MAltin telah menjawab pertanyaan tentang perubahan arah taktik, dengan mengatakan di awal musim bahwa dia “berusaha menuju sesuatu, bukan menjauh dari sesuatu”. Ini bukan sekadar, “Saya harus tetap terjaga, itu saja,” tetapi tentang selalu berusaha untuk berkembang, tumbuh, belajar, dan menjadi lebih baik. ”

Sejujurnya, tetap setia pada apa yang telah membawanya sejauh ini tampaknya dapat dimengerti dalam konteks pribadinya. Kata-kata Pep Guardiola usai menjuarai Liga Champions 2011 terpampang di dinding kantornya di tempat latihan Southampton.

Jika kami menang, model permainannya terlihat bagus dan tidak perlu diragukan lagi. Namun perlu diingat bahwa Anda tidak selalu bisa menang. Lalu timbul pertanyaan. Itulah saatnya Anda harus memercayai model Anda lebih dari sebelumnya, karena godaan untuk menjauh darinya begitu kuat.

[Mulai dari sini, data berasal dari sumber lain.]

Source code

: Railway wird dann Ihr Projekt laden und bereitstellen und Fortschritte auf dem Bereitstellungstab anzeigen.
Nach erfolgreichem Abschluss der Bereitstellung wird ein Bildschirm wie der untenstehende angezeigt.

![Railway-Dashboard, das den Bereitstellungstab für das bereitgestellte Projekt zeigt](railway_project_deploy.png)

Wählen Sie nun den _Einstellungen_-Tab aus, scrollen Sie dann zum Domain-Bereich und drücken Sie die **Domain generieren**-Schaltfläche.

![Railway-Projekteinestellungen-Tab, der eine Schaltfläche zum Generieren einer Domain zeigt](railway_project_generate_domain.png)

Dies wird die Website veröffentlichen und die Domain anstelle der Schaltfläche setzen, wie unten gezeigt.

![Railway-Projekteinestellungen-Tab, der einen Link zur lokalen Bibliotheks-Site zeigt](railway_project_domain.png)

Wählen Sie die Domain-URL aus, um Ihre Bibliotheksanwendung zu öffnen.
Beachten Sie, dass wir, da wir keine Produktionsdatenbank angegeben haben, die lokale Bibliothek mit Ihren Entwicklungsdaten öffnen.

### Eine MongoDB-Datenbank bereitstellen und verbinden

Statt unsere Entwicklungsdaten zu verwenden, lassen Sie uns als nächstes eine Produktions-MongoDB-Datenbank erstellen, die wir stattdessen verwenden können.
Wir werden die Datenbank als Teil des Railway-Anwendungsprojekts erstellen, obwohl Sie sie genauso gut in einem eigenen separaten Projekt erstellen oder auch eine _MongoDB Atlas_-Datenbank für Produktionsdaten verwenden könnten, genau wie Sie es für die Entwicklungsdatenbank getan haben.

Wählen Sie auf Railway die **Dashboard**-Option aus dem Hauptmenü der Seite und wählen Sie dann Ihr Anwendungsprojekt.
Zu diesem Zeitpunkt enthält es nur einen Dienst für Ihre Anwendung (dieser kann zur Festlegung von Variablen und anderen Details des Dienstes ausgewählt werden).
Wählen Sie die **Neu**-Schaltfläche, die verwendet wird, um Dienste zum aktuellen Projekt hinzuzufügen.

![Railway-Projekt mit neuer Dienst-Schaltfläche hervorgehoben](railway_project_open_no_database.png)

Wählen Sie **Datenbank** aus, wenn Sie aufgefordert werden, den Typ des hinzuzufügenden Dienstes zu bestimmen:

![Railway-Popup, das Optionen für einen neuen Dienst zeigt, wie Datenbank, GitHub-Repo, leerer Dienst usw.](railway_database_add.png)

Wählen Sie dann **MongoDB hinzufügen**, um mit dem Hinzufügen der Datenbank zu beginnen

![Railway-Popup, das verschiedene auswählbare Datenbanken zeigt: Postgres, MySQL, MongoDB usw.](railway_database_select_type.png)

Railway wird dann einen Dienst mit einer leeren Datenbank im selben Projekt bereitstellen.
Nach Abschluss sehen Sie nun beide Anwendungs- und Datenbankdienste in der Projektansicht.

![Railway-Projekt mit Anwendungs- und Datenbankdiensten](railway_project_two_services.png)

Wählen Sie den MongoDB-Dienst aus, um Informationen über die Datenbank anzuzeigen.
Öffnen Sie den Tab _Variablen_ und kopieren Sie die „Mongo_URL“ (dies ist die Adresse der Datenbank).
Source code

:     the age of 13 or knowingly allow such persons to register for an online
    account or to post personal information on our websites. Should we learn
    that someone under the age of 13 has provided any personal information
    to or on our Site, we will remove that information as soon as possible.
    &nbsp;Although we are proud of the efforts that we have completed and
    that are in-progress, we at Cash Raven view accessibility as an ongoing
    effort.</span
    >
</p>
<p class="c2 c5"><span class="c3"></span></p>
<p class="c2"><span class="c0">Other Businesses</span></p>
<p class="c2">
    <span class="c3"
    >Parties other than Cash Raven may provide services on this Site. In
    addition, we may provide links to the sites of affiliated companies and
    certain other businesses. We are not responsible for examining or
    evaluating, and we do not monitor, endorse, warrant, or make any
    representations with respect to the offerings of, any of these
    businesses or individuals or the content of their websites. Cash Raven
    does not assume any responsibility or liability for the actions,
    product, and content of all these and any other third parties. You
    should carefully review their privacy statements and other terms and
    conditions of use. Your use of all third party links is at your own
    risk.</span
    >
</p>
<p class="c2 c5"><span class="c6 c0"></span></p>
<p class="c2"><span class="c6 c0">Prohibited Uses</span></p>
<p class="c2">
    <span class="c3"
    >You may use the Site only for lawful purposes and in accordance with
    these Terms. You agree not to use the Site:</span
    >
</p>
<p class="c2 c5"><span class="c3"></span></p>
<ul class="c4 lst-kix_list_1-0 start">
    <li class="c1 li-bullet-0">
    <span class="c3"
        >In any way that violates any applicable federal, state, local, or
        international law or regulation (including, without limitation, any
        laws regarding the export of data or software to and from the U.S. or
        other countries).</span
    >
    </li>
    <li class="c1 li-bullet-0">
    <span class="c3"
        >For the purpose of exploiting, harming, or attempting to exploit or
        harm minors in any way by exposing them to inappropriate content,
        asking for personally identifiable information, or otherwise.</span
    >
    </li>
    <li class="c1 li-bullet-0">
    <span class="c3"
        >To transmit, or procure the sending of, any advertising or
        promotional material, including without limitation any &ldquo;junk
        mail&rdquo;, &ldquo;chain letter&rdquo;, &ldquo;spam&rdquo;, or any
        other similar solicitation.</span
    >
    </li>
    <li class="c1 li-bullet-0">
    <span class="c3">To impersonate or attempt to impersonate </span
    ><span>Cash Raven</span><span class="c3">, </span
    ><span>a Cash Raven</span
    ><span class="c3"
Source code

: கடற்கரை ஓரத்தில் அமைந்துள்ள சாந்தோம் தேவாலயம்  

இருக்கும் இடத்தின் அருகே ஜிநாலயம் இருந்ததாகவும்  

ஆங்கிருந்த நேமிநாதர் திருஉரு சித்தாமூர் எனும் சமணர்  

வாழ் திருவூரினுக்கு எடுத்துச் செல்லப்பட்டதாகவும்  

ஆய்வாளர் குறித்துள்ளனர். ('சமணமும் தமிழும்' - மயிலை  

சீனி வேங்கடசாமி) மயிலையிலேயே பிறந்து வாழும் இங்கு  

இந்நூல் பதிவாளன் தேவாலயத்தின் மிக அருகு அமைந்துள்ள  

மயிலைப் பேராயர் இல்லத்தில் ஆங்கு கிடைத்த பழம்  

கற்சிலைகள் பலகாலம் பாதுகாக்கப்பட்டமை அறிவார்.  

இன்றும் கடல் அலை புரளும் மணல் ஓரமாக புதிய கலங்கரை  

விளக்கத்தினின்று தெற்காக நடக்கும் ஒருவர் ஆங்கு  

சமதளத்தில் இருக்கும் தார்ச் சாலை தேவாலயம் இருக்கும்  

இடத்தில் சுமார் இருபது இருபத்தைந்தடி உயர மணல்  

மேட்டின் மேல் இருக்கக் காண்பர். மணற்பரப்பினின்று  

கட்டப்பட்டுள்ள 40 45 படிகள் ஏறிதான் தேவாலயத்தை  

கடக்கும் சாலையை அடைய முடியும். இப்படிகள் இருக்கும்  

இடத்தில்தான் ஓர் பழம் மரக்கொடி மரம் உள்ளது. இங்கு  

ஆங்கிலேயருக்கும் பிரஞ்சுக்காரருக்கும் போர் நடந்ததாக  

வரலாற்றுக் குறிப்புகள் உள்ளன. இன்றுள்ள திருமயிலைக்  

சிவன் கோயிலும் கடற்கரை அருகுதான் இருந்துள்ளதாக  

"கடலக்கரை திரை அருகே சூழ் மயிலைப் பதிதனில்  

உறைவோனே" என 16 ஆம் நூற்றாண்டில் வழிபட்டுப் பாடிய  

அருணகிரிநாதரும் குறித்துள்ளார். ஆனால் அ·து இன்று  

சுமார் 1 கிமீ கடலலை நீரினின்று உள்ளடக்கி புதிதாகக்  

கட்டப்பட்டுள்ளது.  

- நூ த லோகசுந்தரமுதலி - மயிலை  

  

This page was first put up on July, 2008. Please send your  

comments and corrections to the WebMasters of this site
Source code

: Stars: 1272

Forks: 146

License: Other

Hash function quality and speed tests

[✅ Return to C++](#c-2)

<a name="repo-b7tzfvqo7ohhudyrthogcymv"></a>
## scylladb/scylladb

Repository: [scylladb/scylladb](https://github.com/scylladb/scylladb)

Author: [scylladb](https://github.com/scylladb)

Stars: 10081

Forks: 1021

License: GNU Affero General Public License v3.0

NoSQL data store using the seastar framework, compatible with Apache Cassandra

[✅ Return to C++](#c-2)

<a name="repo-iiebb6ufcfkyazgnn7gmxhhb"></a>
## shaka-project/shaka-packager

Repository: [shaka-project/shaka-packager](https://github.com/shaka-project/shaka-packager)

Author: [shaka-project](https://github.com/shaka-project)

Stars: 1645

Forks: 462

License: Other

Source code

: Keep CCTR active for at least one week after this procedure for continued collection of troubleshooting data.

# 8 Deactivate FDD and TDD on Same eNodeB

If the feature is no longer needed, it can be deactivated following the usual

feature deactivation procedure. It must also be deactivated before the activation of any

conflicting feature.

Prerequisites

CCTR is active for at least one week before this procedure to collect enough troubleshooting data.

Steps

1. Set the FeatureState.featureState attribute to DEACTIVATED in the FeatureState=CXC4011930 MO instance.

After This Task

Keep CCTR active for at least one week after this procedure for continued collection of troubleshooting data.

Dalam hal ini, beberapa orang mungkin merasa tidak bagus jika para Orang Suci tiba-tiba meninggalkan filosofi mereka ketika hidup menjadi sedikit lebih sulit, tetapi menurut pendapat Martin sendiri, menurutnya lebih baik memainkan permainan yang lebih sederhana dan defensif lebih ketat dalam jangka panjang. Sejak lama, saya menganjurkan agar kita tidak terjerumus ke dalam “cara kemenangan yang buruk”.

Sama sekali tidak masuk akal bagi para manajer untuk mengambil pandangan yang lebih sinis terhadap diri mereka sendiri. Semakin banyak klub top mencari manajer yang memainkan gaya sepak bola berbasis penguasaan bola yang ekspansif. Ya, Southampton mungkin tersingkir, tetapi klub yang lebih besar mungkin masih mengincar Martin. Vincent Kompany pindah ke Bayern Munich setelah terdegradasi di Burnley.

Keberuntungan berpihak pada mereka yang berani, dan Martin tidak bisa dituduh kurang percaya pada cita-citanya. Hanya waktu yang akan membuktikan apakah mereka cukup kuat untuk mempertahankan para Orang Suci.